The voices are the same as Rob Paulson (Yakko Warner & Pinky), Jess Harnell (Wakko), Tress MacNeille (Dot Warner), and Maurice LaMarche (Brain) all return. It’s a joy to hear all of them back and in fine form.
Where things go off the rails a bit is the episodes are set up as 45% Animaniacs, 45% Pinky & the Brain, and the last 10% is a bit of a catch-all not connected to either of the shorts.
The Animaniacs just feel off somehow. While the original series had them dealing with goals (say, such as in “Potty Emergency,” it was just Wakko trying to find a bathroom), this new incarnation just feels too focused on a coherent goal/plot with just brief asides that feel more in line with the original series.

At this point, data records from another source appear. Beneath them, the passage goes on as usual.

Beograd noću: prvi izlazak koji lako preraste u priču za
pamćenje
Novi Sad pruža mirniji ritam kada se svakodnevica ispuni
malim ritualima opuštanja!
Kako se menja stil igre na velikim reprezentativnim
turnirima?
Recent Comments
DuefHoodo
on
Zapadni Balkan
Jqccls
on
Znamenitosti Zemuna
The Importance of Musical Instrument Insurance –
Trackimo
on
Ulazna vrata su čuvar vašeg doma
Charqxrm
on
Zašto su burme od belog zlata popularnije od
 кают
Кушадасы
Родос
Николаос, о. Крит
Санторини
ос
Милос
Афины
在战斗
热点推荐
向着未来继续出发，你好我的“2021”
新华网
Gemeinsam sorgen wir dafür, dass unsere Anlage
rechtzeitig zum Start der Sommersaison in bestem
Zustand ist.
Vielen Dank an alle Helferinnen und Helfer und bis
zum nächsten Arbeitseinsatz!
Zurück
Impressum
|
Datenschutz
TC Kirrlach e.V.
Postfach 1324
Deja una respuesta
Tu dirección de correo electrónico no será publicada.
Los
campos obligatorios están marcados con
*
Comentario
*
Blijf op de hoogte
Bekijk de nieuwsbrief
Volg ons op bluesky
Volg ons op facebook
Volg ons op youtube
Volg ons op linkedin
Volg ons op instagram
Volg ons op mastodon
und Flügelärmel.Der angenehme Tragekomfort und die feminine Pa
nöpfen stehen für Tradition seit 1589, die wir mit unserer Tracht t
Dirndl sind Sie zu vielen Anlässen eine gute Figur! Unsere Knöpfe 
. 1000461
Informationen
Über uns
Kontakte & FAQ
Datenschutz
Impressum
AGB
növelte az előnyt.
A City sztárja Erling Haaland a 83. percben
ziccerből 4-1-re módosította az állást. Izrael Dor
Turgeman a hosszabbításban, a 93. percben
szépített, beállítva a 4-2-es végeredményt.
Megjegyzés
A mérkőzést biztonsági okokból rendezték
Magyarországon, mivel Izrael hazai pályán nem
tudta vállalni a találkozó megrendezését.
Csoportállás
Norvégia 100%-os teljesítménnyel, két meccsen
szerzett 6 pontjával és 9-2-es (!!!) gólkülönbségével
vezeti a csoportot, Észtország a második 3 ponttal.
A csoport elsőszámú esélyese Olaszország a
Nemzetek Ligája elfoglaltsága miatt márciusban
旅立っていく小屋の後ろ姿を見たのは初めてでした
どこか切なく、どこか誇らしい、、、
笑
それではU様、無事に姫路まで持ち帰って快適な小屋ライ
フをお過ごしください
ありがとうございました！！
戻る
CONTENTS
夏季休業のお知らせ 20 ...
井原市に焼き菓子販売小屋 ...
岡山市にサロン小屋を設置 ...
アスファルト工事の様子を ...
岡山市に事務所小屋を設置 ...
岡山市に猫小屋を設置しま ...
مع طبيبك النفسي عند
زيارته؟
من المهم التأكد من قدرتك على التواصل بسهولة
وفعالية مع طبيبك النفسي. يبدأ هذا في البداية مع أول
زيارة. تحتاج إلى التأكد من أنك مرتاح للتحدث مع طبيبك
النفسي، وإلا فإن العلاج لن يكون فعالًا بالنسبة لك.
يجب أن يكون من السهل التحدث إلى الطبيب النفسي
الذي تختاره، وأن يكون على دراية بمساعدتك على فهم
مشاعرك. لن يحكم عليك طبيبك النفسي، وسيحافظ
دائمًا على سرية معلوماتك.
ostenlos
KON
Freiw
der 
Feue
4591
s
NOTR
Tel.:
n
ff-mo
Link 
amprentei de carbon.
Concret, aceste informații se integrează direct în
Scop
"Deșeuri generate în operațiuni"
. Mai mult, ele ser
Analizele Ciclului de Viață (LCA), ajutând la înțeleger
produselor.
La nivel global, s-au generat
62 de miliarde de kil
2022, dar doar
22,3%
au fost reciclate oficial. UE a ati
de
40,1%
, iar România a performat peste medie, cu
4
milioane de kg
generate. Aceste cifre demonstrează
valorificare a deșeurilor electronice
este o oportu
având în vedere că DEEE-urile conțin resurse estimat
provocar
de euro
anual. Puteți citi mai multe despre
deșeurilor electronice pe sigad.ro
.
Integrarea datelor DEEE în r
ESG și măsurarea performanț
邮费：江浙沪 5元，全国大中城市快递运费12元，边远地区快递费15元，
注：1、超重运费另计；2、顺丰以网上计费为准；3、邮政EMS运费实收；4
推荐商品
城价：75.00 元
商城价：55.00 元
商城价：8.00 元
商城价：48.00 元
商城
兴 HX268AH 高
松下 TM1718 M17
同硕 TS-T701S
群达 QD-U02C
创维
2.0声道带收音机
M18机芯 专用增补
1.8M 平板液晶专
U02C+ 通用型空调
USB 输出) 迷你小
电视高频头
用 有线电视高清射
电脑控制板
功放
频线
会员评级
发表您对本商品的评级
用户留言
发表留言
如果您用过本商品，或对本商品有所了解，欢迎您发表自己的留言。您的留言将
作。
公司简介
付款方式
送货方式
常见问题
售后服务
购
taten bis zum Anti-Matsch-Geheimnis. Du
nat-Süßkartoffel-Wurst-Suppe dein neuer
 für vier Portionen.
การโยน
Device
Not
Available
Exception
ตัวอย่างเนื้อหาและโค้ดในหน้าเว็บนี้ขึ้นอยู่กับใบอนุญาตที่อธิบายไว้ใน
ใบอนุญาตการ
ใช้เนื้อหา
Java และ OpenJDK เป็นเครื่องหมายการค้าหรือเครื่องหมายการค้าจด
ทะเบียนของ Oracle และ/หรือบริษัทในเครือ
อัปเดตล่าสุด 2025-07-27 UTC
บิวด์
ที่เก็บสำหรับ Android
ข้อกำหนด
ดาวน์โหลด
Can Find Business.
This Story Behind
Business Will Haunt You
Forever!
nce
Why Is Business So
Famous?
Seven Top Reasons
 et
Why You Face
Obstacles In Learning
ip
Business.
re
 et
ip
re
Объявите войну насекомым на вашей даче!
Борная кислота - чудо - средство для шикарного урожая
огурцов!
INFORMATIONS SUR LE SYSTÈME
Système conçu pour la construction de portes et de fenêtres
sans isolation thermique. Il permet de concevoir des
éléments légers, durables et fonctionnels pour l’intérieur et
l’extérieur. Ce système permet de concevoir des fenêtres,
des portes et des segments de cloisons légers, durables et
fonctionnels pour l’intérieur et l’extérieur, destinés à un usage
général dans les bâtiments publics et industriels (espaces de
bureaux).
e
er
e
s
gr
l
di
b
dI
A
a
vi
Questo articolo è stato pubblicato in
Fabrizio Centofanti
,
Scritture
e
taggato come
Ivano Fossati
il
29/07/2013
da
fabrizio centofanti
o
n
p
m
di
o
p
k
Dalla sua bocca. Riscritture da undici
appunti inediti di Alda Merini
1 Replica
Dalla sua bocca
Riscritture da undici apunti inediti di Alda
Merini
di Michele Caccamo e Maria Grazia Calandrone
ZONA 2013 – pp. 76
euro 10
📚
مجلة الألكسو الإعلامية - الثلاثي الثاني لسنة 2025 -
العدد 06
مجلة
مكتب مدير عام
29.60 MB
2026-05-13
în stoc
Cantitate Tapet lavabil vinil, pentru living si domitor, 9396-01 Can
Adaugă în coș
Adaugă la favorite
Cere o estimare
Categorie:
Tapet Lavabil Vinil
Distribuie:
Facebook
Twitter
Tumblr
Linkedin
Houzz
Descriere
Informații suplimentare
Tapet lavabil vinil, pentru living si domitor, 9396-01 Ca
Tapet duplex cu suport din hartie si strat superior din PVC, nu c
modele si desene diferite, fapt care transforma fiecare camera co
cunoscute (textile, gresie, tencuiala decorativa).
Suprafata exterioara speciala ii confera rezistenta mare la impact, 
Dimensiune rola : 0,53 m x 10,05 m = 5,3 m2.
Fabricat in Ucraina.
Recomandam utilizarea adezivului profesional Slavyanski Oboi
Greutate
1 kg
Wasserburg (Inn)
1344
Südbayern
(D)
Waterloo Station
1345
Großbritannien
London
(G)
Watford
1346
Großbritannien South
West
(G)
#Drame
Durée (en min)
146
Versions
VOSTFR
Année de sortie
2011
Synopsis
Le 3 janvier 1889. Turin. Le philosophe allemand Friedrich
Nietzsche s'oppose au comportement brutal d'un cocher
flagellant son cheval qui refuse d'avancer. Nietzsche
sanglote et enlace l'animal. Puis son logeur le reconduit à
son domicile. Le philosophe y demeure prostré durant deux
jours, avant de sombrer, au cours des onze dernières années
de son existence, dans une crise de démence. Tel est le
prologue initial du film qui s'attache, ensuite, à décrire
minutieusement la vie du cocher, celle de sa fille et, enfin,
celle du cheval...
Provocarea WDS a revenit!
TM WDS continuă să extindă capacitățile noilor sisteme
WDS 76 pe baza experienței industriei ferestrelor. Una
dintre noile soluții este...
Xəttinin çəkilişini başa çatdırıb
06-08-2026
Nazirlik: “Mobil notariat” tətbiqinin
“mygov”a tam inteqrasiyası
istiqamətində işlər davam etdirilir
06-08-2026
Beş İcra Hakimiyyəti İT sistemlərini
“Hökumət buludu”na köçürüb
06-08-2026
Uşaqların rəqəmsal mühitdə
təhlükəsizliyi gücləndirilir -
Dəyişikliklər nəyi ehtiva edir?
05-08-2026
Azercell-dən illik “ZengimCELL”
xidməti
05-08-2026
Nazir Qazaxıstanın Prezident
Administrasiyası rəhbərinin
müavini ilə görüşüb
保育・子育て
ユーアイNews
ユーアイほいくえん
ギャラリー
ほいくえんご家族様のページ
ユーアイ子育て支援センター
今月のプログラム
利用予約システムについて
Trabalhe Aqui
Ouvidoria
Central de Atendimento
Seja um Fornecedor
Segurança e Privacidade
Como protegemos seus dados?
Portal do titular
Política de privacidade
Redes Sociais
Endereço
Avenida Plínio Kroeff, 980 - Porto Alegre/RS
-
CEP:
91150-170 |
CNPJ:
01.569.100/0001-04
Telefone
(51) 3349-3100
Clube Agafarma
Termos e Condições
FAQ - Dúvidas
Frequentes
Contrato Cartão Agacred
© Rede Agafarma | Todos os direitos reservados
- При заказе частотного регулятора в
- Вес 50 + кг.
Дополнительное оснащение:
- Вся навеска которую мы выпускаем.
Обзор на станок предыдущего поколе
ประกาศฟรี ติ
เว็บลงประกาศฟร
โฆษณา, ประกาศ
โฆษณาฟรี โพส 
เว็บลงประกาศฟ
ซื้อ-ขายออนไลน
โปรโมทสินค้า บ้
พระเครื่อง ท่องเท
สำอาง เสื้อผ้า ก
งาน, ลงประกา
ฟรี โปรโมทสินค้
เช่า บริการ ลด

What is also missing is what made up the Animaniacs wasn’t just the Warner siblings. It also involved segments from the Goodfeathers, Slappy Squirrel, Buttons and Mindy, Katie Ka-Boom, and more. The Warners, while the faces of the series, were never the full sum of the series.
On the other hand, the Pinky & the Brain segments feel like perfection and as if they never missed a beat. True, it is not the most complex concept in the world to have two laboratory mice try to take over the world repeatedly, but it works.
We rated the Animaniacs revival an eight out of 10 stars, but without Pinky & the Brain it definitely would have been lower. While we enjoy seeing out old friends again, we do recommend you go into the new episodes with your expectations slightly in check.
The first season of the Animaniacs revival will debut on Hulu on Nov. 20, 2020.
Disclaimer: Hulu supplied five of the episodes of the Animaniacs for review. We watched all of the supplied episodes before beginning this review.